- Consigne:
Dites si ces trois affirmations concordent avec le portrait d'Éric Ceccarini, en répondant par oui ou par non et en citant à chaque fois les mots décisifs du portrait : (a) sa première carrière a démarré à la fin des années 1980 ; (b) ses nus sont pris à la lumière artificielle ; (c) la série « The Painters Project » réunit plus de 120 artistes.

- Extrait du document:
* * *

Éric Ceccarini : éloge du corps féminin entre peinture et photographie

Portrait

Ce photographe belge aux origines italiennes célèbre depuis des années la splendeur des corps féminins. Des nus gracieux capturés à la lumière naturelle sans artifices techniques. Son portfolio est un enchantement du regard sur la photographie, l’art et la peinture. Un style unique, propice à l’expérimentation, comme le démontre sa série cathédrale « The Painters Project », réunissant plus de 120 artistes internationaux. Portrait réalisé par Nathalie Dassa de ce Nikoniste addict, installé entre Bruxelles et Ibiza, qui sacralise derrière l’objectif les courbes féminines, douces et sensuelles, et dont les œuvres sont exposées à travers le monde.

Depuis trente-cinq ans, Éric Ceccarini explore les champs des possibles de la photographie et les sources mouvantes de la lumière naturelle. Ce passionné depuis l’enfance a très vite manifesté son indépendance, installant son laboratoire à domicile, développant ses bobines, réalisant ses propres tirages. Après son diplôme de photographie en poche, à la fin des années 1980, il démarre une première carrière auprès des magazines, des agences de publicité et des marques telles que L’Oréal, Levi’s, Coca-cola ou Chopard. C’est l’époque de l’esthétique léchée de Richard Avedon, Helmut Newton, Guy Bourdin, Irving Penn, qui éveille, nourrit et cultive sa sensibilité. À l’aube de la décennie 2010, ce néo-esthète opère un tournant décisif et conquiert le monde de l’art, interrogeant son propre médium sur l’étude des corps féminins via diverses formes expressives, artistiques et picturales pour en capturer toute l’essence et la sensualité.

Le nu photographique comme portrait

Éric Ceccarini est un artisan fidèle à son regard, ses techniques, son procédé de création. Pour ce contemplatif, l’appareil photo se définit comme « un pinceau de peintre » et les femmes représentent « le plus beau des paysages ». Des silhouettes reposantes, des contours qui l’émeuvent : « J’ai commencé à déshabiller mes mannequins après un photoshoot pour une robe de mariée », explique-t-il « Cette femme est venue à moi. Elle avait 28 ans, se sentait belle, au sommet de sa beauté, et avait toujours rêvé de faire du nu. Elle me l’a proposé car elle se sentait à l’aise et en confiance. Avec la lumière naturelle, le noir et blanc et ce magnifique corps métis, j’ai créé des images qui correspondaient à ce que je voulais exprimer, voir et ressentir. Le noir et blanc amène une dimension nettement plus artistique, moins sexualisée, moins sexuelle. ». Cette première photographie de nu fut ainsi le marqueur d’un début de carrière dévoué à l’une des plus grandes obsessions de l’art et de la photographie.

* * *

- Entrées fournies:
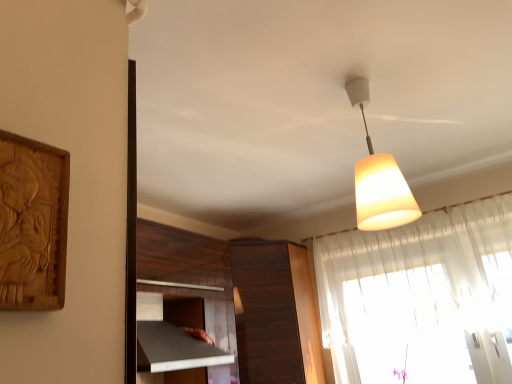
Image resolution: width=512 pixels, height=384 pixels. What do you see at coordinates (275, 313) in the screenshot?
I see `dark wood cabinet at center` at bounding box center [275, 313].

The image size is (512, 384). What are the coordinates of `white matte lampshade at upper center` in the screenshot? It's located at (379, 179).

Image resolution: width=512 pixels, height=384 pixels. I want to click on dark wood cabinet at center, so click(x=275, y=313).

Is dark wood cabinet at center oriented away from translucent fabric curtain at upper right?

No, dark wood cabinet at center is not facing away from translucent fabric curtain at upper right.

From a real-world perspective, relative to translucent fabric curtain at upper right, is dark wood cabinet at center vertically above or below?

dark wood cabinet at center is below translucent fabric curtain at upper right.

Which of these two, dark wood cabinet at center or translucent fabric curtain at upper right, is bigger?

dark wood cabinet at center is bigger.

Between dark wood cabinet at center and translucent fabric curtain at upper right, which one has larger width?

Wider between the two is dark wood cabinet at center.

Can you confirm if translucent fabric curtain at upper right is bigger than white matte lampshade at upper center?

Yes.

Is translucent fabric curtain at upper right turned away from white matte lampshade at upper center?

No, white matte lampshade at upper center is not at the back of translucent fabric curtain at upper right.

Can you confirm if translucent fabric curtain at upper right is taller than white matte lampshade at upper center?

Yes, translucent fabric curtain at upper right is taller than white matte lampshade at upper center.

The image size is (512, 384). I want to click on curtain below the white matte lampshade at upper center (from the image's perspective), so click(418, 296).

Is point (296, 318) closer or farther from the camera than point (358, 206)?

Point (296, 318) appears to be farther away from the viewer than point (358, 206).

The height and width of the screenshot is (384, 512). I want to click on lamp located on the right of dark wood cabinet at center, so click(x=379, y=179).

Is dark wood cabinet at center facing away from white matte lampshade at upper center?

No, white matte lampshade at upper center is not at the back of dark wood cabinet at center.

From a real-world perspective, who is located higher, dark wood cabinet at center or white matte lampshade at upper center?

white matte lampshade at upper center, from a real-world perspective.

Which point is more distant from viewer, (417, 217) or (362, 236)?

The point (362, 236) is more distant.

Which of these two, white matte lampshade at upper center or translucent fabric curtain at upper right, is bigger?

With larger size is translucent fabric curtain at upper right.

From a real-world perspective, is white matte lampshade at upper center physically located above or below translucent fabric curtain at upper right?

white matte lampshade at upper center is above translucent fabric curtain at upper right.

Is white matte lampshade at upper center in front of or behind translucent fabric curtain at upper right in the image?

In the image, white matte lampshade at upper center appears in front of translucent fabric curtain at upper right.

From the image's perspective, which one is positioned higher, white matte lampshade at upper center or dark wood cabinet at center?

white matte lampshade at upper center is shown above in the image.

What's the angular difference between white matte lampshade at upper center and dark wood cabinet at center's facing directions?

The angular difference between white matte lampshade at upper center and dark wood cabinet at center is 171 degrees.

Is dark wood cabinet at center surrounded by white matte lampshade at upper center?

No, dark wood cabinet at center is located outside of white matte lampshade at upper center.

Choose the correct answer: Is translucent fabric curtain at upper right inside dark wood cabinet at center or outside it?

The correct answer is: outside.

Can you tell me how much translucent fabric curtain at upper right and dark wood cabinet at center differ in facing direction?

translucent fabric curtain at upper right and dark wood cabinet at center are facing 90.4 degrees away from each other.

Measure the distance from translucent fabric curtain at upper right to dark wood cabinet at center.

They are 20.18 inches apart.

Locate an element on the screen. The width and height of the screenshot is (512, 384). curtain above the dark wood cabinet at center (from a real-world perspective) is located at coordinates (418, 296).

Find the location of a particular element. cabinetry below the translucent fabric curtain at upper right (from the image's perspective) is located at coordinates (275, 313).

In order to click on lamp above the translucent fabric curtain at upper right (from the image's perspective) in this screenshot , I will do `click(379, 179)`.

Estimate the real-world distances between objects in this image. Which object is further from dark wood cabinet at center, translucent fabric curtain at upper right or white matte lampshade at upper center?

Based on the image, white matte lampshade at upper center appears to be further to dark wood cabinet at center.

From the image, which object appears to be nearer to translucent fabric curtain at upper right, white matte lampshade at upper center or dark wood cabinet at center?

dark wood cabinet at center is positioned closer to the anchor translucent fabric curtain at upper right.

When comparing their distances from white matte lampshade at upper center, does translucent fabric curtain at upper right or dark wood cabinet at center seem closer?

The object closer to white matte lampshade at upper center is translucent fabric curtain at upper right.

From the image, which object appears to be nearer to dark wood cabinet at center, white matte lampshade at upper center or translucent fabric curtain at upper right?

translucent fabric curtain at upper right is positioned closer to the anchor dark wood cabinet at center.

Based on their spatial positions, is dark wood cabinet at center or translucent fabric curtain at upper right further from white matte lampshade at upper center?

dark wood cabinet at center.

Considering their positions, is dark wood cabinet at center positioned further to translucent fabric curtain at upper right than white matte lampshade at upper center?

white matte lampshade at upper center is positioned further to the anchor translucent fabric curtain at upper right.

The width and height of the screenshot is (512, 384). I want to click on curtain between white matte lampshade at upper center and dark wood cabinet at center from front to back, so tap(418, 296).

* * *

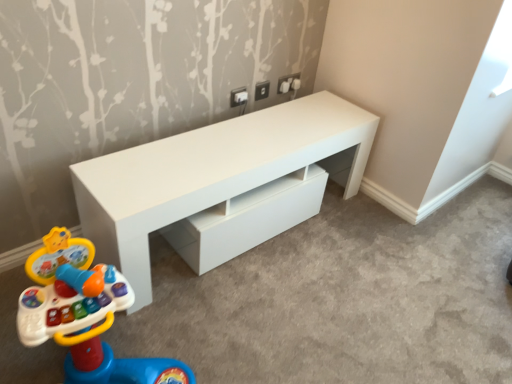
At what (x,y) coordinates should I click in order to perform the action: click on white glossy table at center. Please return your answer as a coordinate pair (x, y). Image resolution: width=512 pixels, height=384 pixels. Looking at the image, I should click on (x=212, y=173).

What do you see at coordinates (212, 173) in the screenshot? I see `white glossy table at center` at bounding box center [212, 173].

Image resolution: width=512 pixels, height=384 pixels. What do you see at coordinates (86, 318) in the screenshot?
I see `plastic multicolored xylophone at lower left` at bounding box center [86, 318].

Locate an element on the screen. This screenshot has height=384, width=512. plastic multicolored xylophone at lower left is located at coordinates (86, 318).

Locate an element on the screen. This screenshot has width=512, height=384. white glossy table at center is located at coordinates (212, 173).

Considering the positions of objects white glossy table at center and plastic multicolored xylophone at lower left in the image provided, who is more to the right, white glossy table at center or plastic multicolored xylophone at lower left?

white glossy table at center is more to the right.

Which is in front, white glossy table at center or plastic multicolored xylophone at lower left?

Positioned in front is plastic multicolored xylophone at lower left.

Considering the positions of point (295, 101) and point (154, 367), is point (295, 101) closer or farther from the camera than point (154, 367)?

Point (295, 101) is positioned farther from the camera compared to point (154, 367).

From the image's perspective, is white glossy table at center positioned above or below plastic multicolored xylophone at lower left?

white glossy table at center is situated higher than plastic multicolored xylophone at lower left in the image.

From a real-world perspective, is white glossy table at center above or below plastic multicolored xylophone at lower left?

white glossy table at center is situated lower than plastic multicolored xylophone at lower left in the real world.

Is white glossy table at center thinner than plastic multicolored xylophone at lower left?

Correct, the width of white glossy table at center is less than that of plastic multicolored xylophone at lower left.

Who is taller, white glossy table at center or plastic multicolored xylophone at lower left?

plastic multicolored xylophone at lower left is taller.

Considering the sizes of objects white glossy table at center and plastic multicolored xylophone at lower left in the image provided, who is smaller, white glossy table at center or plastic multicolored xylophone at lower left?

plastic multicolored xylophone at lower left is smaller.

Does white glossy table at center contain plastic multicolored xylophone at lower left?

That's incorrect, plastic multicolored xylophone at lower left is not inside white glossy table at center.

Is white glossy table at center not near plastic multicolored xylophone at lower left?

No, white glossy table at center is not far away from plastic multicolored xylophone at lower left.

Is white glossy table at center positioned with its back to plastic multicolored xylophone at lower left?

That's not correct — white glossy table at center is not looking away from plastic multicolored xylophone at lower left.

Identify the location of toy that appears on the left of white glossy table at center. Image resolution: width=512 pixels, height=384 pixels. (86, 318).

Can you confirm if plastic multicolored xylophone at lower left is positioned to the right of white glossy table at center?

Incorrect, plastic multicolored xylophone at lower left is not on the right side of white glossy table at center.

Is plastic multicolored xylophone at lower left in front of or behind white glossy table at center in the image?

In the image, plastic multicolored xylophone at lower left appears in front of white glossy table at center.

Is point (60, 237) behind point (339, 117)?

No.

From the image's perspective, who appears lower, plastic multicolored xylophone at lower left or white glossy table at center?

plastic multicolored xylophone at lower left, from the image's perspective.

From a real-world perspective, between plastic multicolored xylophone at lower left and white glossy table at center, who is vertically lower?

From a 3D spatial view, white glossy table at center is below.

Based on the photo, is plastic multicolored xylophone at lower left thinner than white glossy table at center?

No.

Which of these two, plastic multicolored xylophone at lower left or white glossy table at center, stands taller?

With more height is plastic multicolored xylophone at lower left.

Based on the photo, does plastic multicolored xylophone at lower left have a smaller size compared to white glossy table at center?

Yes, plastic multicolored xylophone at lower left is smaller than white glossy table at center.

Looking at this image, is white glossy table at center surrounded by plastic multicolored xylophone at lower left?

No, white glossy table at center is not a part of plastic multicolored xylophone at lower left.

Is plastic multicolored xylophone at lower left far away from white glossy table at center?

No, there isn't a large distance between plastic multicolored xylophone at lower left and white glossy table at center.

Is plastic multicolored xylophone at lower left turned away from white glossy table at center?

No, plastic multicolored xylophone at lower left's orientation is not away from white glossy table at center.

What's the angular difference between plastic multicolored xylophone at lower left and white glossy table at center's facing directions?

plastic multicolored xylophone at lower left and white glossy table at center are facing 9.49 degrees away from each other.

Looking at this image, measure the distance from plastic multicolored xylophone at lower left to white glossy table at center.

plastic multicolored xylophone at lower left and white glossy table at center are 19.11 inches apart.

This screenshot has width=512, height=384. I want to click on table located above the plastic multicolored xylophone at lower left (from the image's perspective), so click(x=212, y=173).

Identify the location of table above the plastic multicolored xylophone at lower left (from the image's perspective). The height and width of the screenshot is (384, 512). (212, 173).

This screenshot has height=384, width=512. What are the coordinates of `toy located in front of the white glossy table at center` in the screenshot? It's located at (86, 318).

* * *

- Réponse:
(a) Oui : « à la fin des années 1980, il démarre une première carrière ».
(b) Non : « Des nus gracieux capturés à la lumière naturelle sans artifices techniques ».
(c) Oui : « réunissant plus de 120 artistes internationaux ».